● REQUIRED ACTION
Reproduce word for word the section of the passage on facing the disease that opens with the words containing "Remember where you" and closes with "do the same.".

● EXERCISE PASSAGE
I can tell you one large difference. My own day to day life is largely adequate, and perhaps even improved. I stay at home from my work to mitigate the spread of this disease, and although I do try my best to put in an honest day's work remote from my team, it is obvious that I am less able to carry out the work I do. Ironically, as a member of the military, I am not the right tool to bring to bear for this particular task, and so I am left to wait on standby for the day when I might be useful in defending the country. I have taken this in stride, recognizing and even appreciating that the future is uncertain and perhaps Fate loves a good irony. Those sworn to defend this nation are, in this circumstance at least, unfit to carry out that role. We rely on people who never asked for that mantle to keep us clothed, fed, and cared for in our time of greatest need.

This strange conflict is ours. Whatever becomes of it will be the result of our collective will and action, spurred on by either our leadership, or the lack of it. It is said that animals act according to their biology. As animals, we too are bound by biology, and are intertwined with the other organisms of this planet to endure what interplay comes along to test us now. But where we differ in in our ability to form culture. We can suffer like animals, or we can choose to change and meet the foe intelligently. Whatever path we are on, we can choose to change immediately. Therefore, whatever happens in the long run against this invisible foe is soley on our shoulders, and how we meet it or fail to is a one sided affair.

Remember where you are now, when all this has happened around you. This is your time. Its our time to own up to and act in the best interest of all.

If you are alive right now, in this uncertain time, you are my sibling, my coworker--you are my trenchmate. This is where we endure together in the same fight. I will rely on you to do the best that you can to see us through. You can count on me to do the same.

I want to say something in story form that shows how for ages and ages, we've had no good remedy for some problems that happen to us. For the vast majority of our history, the answer, the story of us has been that we just endure sickness until our collective biology can cope. Those scars are hard won, and many individuals paid the price for our geneticly inherited resistance to various diseases.

● RECORDS SHOWN
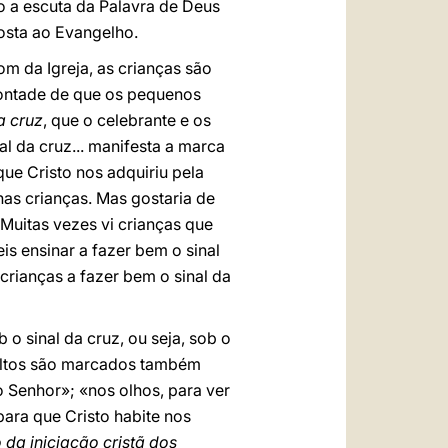
o a escuta da Palavra de Deus
posta ao Evangelho.
 da Igreja, as crianças são
vontade de que os pequenos
a cruz
, que o celebrante e os
nal da cruz... manifesta a marca
que Cristo nos adquiriu pela
nas crianças. Mas gostaria de
 Muitas vezes vi crianças que
is ensinar a fazer bem o sinal
 crianças a fazer bem o sinal da
 o sinal da cruz, ou seja, sob o
dultos são marcados também
o Senhor»; «nos olhos, para ver
para que Cristo habite nos
o da iniciação cristã dos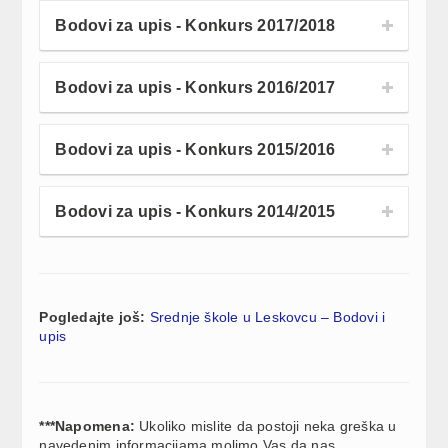
Bodovi za upis - Konkurs 2017/2018
Bodovi za upis - Konkurs 2016/2017
Bodovi za upis - Konkurs 2015/2016
Bodovi za upis - Konkurs 2014/2015
Pogledajte još:
Srednje škole u Leskovcu – Bodovi i
upis
***Napomena:
Ukoliko mislite da postoji neka greška u
navedenim informacijama molimo Vas da nas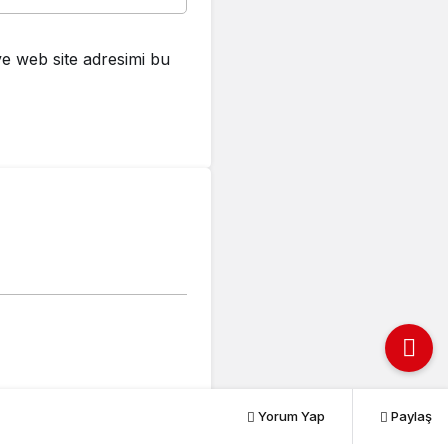
e web site adresimi bu
Yorum Yap
Paylaş
PAYLAŞ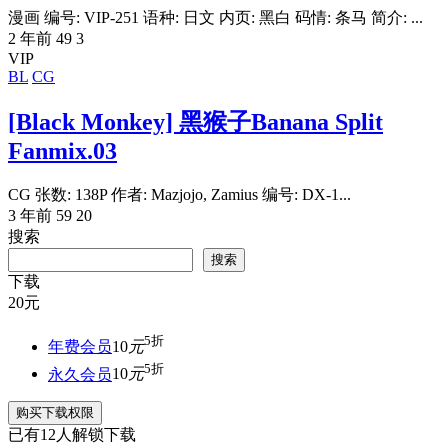
漫画 编号: VIP-251 语种: 日文 内页: 黑白 码情: 条马 简介: ...
2 年前
49
3
VIP
BL
CG
[Black Monkey] 黑猴子Banana Split
Fanmix.03
CG 张数: 138P 作者: Mazjojo, Zamius 编号: DX-1...
3 年前
59
20
搜索
搜索
下载
20
元
5折
年费会员
10
元
5折
永久会员
10
元
购买下载权限
已有
12
人解锁下载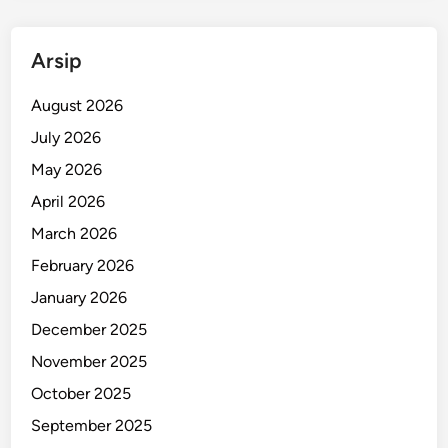
e
r
Arsip
c
i
August 2026
n
t
July 2026
a
May 2026
S
April 2026
u
d
March 2026
a
February 2026
h
January 2026
T
a
December 2025
k
November 2025
B
October 2025
e
r
September 2025
n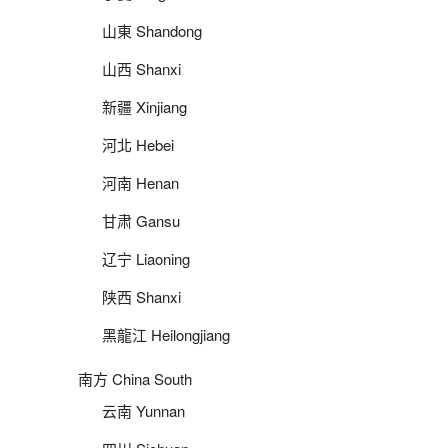
山東 Shandong
山西 Shanxi
新疆 Xinjiang
河北 Hebei
河南 Henan
甘肃 Gansu
辽宁 Liaoning
陕西 Shanxi
黑龍江 Heilongjiang
南方 China South
云南 Yunnan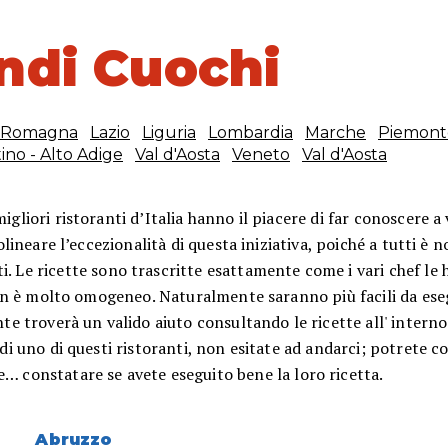
andi Cuochi
- Romagna
Lazio
Liguria
Lombardia
Marche
Piemont
ino - Alto Adige
Val d'Aosta
Veneto
Val d'Aosta
igliori ristoranti d’Italia hanno il piacere di far conoscere a 
lineare l’eccezionalità di questa iniziativa, poiché a tutti è n
ti. Le ricette sono trascritte esattamente come i vari chef le
non è molto omogeneo. Naturalmente saranno più facili da ese
nte troverà un valido aiuto consultando le ricette all' interno
 di uno di questi ristoranti, non esitate ad andarci; potrete co
 e… constatare se avete eseguito bene la loro ricetta.
Abruzzo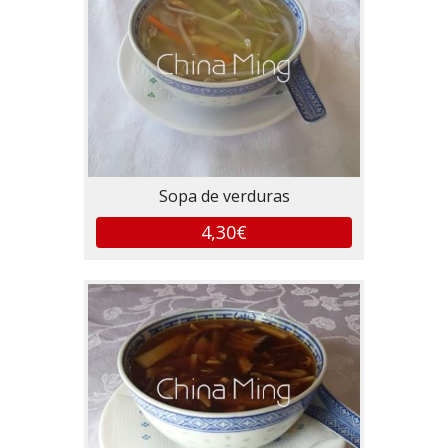
Sopa de verduras
4,30€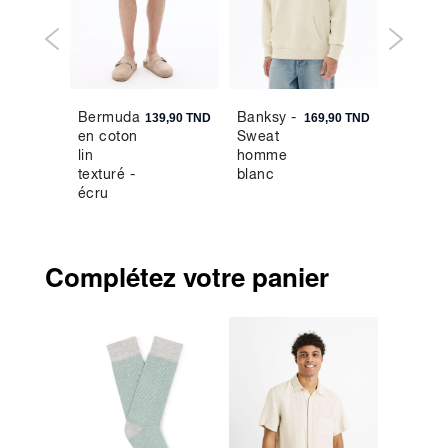
Bermuda
Banksy -
Jean sl
9,90 TND
139,90 TND
169,90 TND
en coton
Sweat
coton
lin
homme
stretch
texturé -
blanc
c25 - gr
écru
Complétez votre panier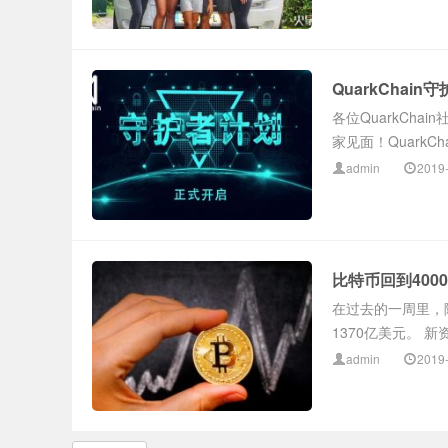
QuarkCha
各位QuarkChai
家见面！QuarkC
admin
2019
比特币回到400
在过去的一周里，
1370亿美元。 新
admin
2019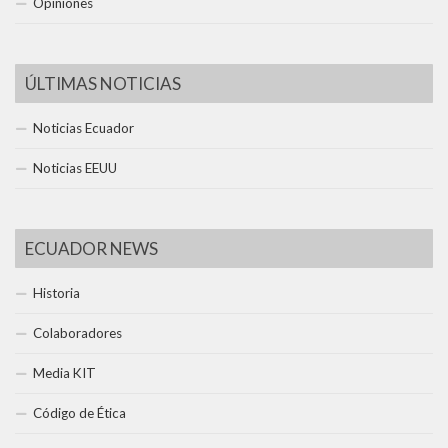
Opiniones
ÚLTIMAS NOTICIAS
Noticias Ecuador
Noticias EEUU
ECUADOR NEWS
Historia
Colaboradores
Media KIT
Código de Ética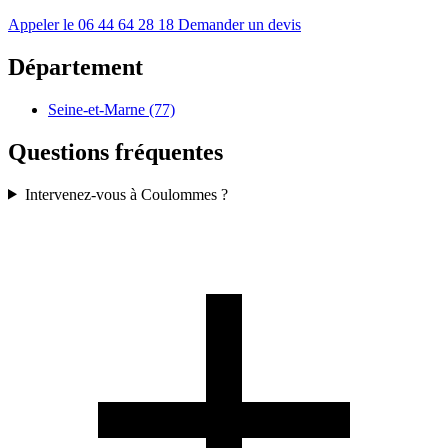
Appeler le 06 44 64 28 18
Demander un devis
Département
Seine-et-Marne (77)
Questions fréquentes
Intervenez-vous à Coulommes ?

● EXPECTED OUTPUT
Remember where you are now, when all this has happened around you. This is your time. Its our time to own up to and act in the best interest of all.

If you are alive right now, in this uncertain time, you are my sibling, my coworker--you are my trenchmate. This is where we endure together in the same fight. I will rely on you to do the best that you can to see us through. You can count on me to do the same.